▶ Your task: An image-free, word-for-word version of the records below is to be returned.

Saved data entries
------------------------------------------------

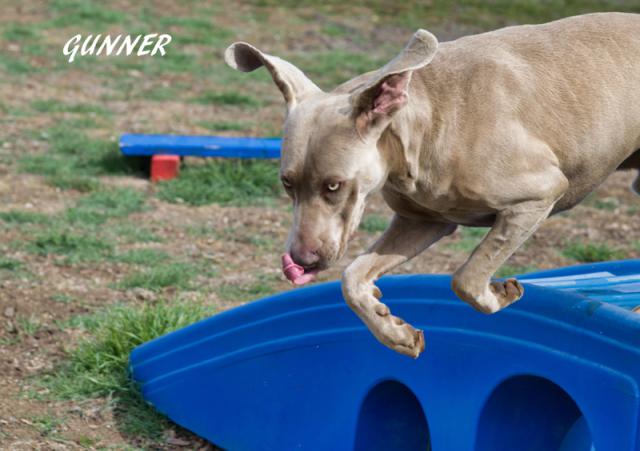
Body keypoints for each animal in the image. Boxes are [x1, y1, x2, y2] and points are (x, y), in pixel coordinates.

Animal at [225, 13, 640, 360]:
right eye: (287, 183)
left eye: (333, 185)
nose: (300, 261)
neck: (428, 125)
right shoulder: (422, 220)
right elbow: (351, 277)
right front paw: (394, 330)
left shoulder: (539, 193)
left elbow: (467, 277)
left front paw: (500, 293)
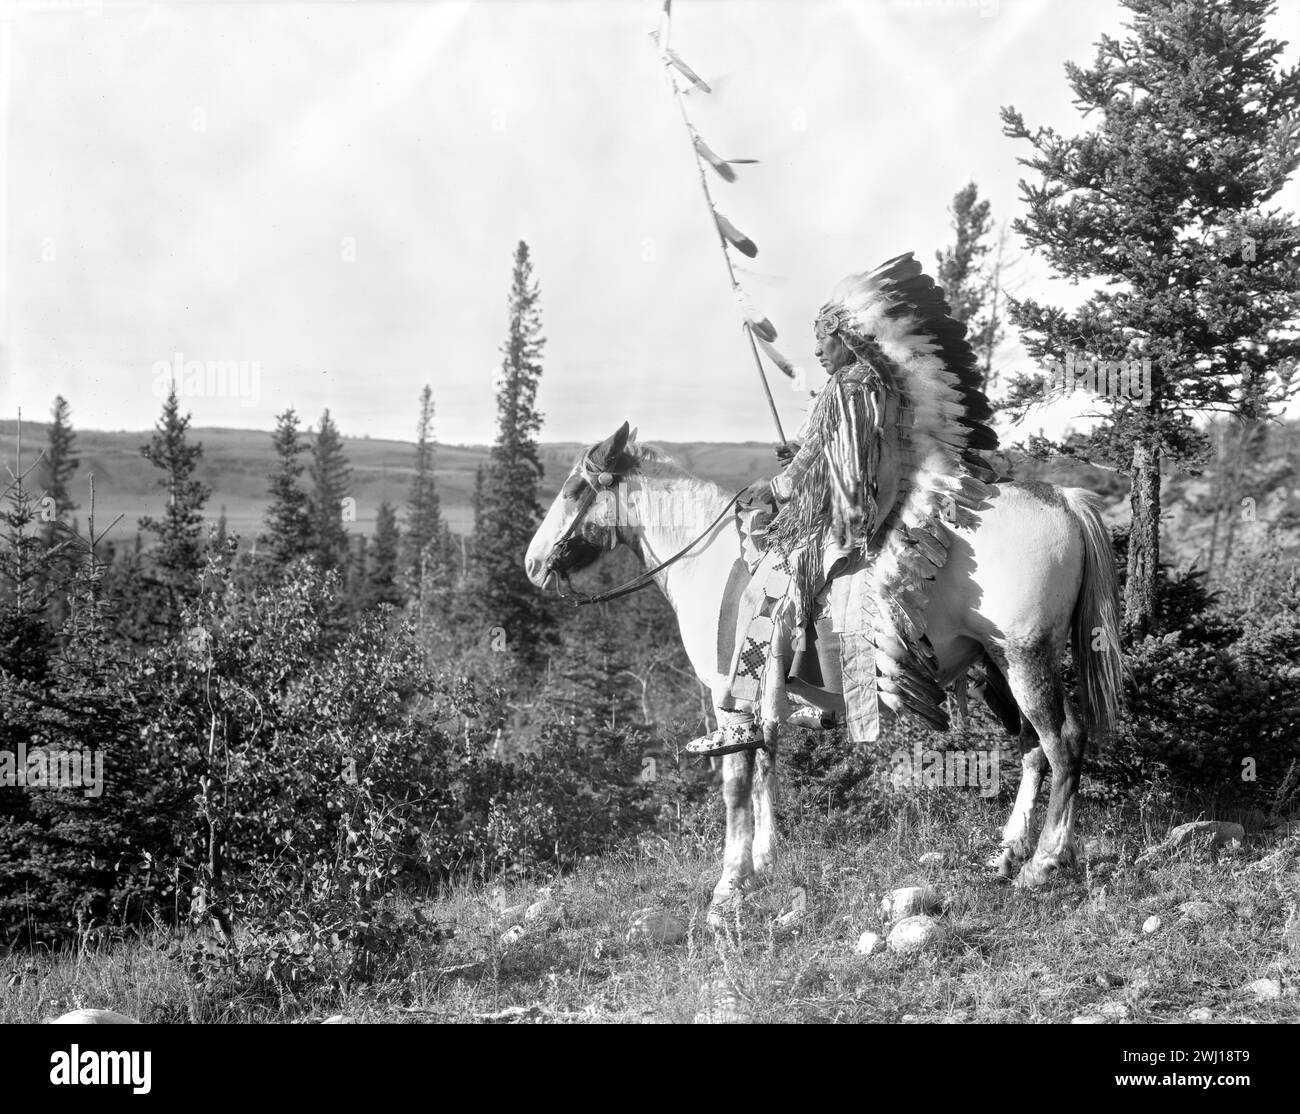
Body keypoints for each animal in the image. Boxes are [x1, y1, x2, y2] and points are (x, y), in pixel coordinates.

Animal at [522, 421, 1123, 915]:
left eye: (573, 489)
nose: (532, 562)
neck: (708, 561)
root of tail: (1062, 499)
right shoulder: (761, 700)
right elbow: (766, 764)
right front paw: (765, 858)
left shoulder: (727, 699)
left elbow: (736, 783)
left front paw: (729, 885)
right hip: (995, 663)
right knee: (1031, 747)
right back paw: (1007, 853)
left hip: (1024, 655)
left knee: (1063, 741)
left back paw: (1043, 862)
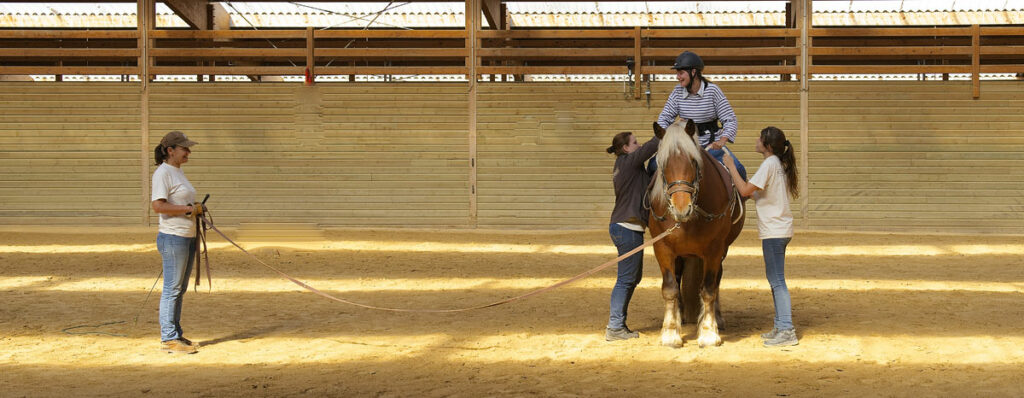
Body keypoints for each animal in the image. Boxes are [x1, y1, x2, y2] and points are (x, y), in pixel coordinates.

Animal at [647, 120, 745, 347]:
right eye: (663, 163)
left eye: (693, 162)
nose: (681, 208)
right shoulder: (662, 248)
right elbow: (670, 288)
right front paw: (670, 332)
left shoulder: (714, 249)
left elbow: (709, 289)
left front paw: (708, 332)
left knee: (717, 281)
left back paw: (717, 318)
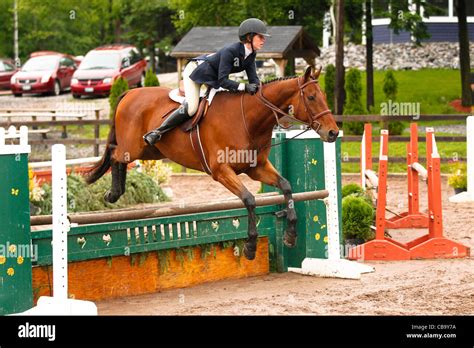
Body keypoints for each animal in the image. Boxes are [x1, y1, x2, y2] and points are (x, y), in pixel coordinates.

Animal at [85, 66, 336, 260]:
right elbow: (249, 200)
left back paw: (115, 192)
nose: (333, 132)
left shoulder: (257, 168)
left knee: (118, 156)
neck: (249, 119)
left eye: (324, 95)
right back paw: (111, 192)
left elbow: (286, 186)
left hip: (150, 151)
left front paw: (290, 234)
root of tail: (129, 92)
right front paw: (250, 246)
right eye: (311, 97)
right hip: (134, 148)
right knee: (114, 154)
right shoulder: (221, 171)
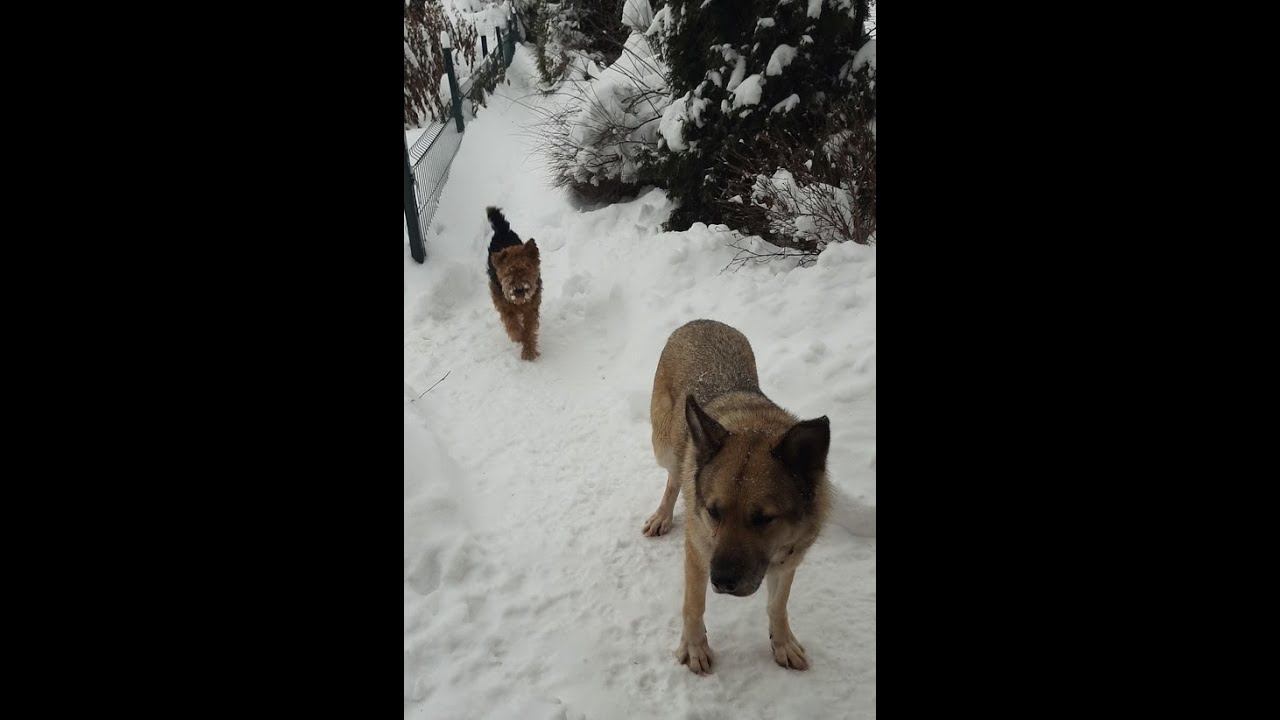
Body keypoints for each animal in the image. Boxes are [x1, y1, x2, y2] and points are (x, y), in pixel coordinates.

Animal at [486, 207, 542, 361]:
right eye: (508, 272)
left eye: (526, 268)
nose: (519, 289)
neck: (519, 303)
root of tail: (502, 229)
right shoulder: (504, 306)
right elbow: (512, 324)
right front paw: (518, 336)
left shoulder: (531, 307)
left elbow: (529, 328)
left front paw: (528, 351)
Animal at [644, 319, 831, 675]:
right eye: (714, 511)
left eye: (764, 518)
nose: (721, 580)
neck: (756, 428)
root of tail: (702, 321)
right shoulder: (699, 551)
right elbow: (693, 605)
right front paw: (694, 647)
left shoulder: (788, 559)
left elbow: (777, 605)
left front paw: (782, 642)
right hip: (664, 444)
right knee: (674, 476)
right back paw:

------------------------------------------------

▶ Exercise solution:
Body keypoints for each animal in the image. Boxes are [x1, y1, x2, y2] and points are (x, y), in pixel coordinates.

Animal at [225, 13, 640, 360]:
right eye: (287, 183)
left eye: (333, 185)
nose: (300, 261)
neck: (428, 125)
right shoulder: (422, 220)
right elbow: (351, 277)
right front paw: (394, 330)
left shoulder: (539, 193)
left elbow: (467, 277)
left front paw: (500, 293)
Body keypoints for each animal in the image. Boxes are [x1, y1, x2, y2] and points are (x, y), in pixel coordinates.

Animal at [522, 421, 1123, 915]:
left eye: (573, 489)
nose: (532, 562)
neck: (708, 561)
root of tail: (1062, 499)
right shoulder: (761, 700)
right elbow: (766, 764)
right front paw: (765, 858)
left shoulder: (727, 699)
left elbow: (736, 783)
left front paw: (729, 885)
right hip: (995, 663)
right knee: (1031, 747)
right back paw: (1007, 853)
left hip: (1024, 655)
left knee: (1063, 741)
left back paw: (1043, 862)
Body keypoints for each animal in the image. Boxes are [x1, y1, x2, y2] and points are (x, y), in pixel coordinates.

Animal at [647, 120, 745, 347]:
right eye: (663, 163)
left eye: (693, 162)
nose: (681, 208)
right shoulder: (662, 248)
right elbow: (670, 288)
right front paw: (670, 332)
left shoulder: (714, 249)
left elbow: (709, 289)
left front paw: (708, 332)
left knee: (717, 281)
left back paw: (717, 318)
Body keypoints for each animal in the image. Boxes are [x1, y1, x2, y2] and points are (x, y), in pixel coordinates.

Animal at [85, 66, 336, 260]:
right elbow: (249, 200)
left back paw: (115, 192)
nose: (333, 132)
left shoulder: (257, 168)
left knee: (118, 156)
neck: (249, 119)
left eye: (324, 95)
right back paw: (111, 192)
left elbow: (286, 186)
left hip: (150, 151)
left front paw: (290, 234)
root of tail: (129, 92)
right front paw: (250, 246)
right eye: (311, 97)
right hip: (134, 148)
right knee: (114, 154)
right shoulder: (221, 171)
Body keypoints for each animal in the image. Boxes are [x1, y1, x2, y2] and points are (x, y), in pixel coordinates.

Animal at [486, 207, 542, 361]:
right eye: (508, 272)
left eye: (526, 268)
nose: (519, 289)
neck: (519, 303)
root of tail: (502, 229)
right shoulder: (504, 306)
right elbow: (512, 324)
right front paw: (518, 336)
left shoulder: (531, 307)
left elbow: (529, 328)
left front paw: (528, 351)
Animal at [644, 319, 831, 675]:
right eye: (714, 511)
left eye: (764, 518)
nose: (721, 580)
neck: (756, 428)
root of tail: (702, 321)
right shoulder: (699, 551)
right elbow: (693, 605)
right front paw: (694, 647)
left shoulder: (788, 559)
left elbow: (777, 605)
left front paw: (782, 642)
right hip: (664, 444)
right knee: (674, 476)
right back paw:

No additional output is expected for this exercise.